Kaua koe e raweketia ngā wāhi tapu,me ngā wāhi motuhake rānei
Leave What You Find
"Long ago the Old People learned to share without touching, to take but not destroy, to merge with the wairua of their creation and to respect with love. In this action of heart and mind, the secrets of the forests, mountains and rivers were thus revealed"Mitaki Ra
People visit natural areas for many reasons, among them to explore nature’s mysteries and surprises.
When we leave rocks, shells, plants, feathers, fossils, artefacts and other objects of interest as we find them, we pass the gift of discovery on to those who follow.
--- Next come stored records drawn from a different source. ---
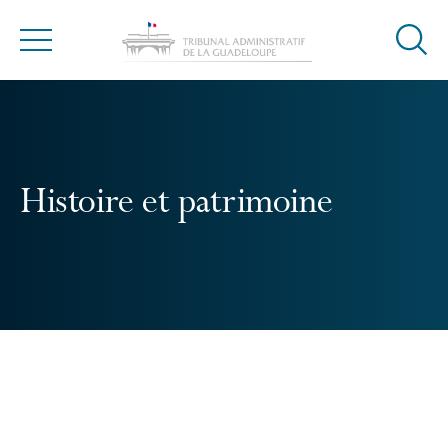
Ouvrir
Menu
la
modal
de
reche
Histoire et patrimoine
Leaving what you find should be your first thought when you find something interesting or attractive.
There may be times and places when it is OK to collect something (for example for a child to collect some seashells or pretty rocks on a beach). But remember, we humans are very good at taking without thinking and there should be places where we show self-control. Mostly it is better to hold back and leave what we find, rather than have a shelf full of lifeless and dusty unvalued souvenirs.
Particularly, never disturb culturally sensitive sites.
Leave What You Find also means don’t introduce invasive species. New Zealand has among the highest rates of pests in the world and we spend a great deal of our efforts maintaining bio-security at entry ports. In the outdoors, it is critical that we avoid spreading diseases and pests such as Kauri die-back and didymo (rock snot) among others. Inform yourself about at-risk areas and protect our national taonga (treasures) such as Kauri and clear waterways.